Kitson members gathered at the Wyoming County Courthouse Friday for an opening reception of one leg of the show, which features works from 30-35 Kitson members in a variety of mediums.

Tompkins said it’s exciting to have the opportunity to showcase their work in the courthouse, which is the very reason he and Patrick Robinson formed the organization three years ago.

“I think we would be a very sad country if we didn’t promote the creative spirit,” he said. “It’s crucial to promote creative endeavors. The arts are having a hard enough time as it is and we need to develop all the programs and all the support we can to keep the arts alive.”

Betsy Green, a Kitson board member and art consultant, said the artists featured are considered the best in northeastern Pennsylvania.

“I would put our artists in this area up against artists in New York or Philly, large cities,” Green said. “I’ve seen them all, I lived in New York for 20 years and I think they’re just as talented.”

In the future, she hopes Kitson could even spread out to other states.

Sue Palackas has been with Kitson since the beginning said it feels “wonderful” to be a part of the first member show.

“They’ve been working really hard to find venues and working on getting artists’ work displayed,” she said.

Palackas considers herself a contemporary abstract artist and primarily paints.

She always dabbled in art, but after she retired, her husband gave her watercolor classes as a gift.

“That was 10 years ago and I’ve been getting more and more involved. It’s become a bit of a passion,” Palackas said.
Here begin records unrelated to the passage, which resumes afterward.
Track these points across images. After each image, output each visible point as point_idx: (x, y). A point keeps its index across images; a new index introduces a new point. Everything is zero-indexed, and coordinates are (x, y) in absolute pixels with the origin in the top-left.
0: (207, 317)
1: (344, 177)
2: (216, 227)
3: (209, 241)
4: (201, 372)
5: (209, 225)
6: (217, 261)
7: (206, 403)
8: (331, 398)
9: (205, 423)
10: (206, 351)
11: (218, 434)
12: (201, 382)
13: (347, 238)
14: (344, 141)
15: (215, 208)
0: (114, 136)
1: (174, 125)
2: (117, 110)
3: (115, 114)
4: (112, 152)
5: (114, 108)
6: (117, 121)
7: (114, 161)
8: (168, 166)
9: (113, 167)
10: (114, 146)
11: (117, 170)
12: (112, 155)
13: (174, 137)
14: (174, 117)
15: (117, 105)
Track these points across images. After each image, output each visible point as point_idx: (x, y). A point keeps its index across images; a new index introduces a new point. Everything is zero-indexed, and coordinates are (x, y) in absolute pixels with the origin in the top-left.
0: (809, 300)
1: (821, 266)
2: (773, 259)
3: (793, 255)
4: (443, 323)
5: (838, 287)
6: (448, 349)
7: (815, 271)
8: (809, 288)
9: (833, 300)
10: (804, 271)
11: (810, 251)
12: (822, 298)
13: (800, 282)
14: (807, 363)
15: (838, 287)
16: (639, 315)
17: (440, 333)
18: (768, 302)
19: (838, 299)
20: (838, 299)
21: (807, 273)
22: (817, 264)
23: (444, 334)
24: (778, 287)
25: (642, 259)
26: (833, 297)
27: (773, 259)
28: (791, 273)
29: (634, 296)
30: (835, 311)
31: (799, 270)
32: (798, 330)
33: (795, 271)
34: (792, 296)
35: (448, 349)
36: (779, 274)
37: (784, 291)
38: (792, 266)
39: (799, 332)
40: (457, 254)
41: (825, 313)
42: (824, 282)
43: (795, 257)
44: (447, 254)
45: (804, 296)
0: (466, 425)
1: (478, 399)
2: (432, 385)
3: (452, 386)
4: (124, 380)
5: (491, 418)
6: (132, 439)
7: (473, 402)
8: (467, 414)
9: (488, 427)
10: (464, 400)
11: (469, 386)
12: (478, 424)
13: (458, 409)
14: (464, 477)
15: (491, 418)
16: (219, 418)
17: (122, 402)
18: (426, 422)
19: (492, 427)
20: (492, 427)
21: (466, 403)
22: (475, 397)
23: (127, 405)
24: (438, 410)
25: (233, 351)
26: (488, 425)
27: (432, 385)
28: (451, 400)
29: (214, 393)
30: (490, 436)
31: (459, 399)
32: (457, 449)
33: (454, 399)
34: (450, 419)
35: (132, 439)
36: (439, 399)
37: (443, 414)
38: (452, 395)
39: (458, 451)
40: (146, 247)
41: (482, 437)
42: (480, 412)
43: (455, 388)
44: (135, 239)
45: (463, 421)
For Palackas, painting is a way to release her “inner soul.”

“It’s relaxing in a time of stress. It’s a means of expression,” she said. “I’m just glad Kitson Art Alliance exists and is growing.”

Watercolor painters Frank Wengen and Ed Parkinson, old friends who paint in a “hyper-realistic style,” also have artwork on display in the courthouse.

Wengen has a love for the outdoors, and watercolors gave him a way to experience the outdoors vicariously while living in Wilkes-Barre.

“It was an escape for me to be able to do that kind of thing,” he said.

Parkinson began creating at a young age and grew from there to have his art featured in shows.

“I was always drawing from the time I was old enough to pick up anything to draw with, on the walls when I was little,” he said. “I started out with crayons and moving chairs over so my mother wouldn’t see it.”

Wengen said Kitson has been getting its name out in the public and expanding quickly.

“They pretty much have the northern tier covered,” he said. “They have a lot of opportunities to display and I’ve been fortunate enough to sell a few pieces.”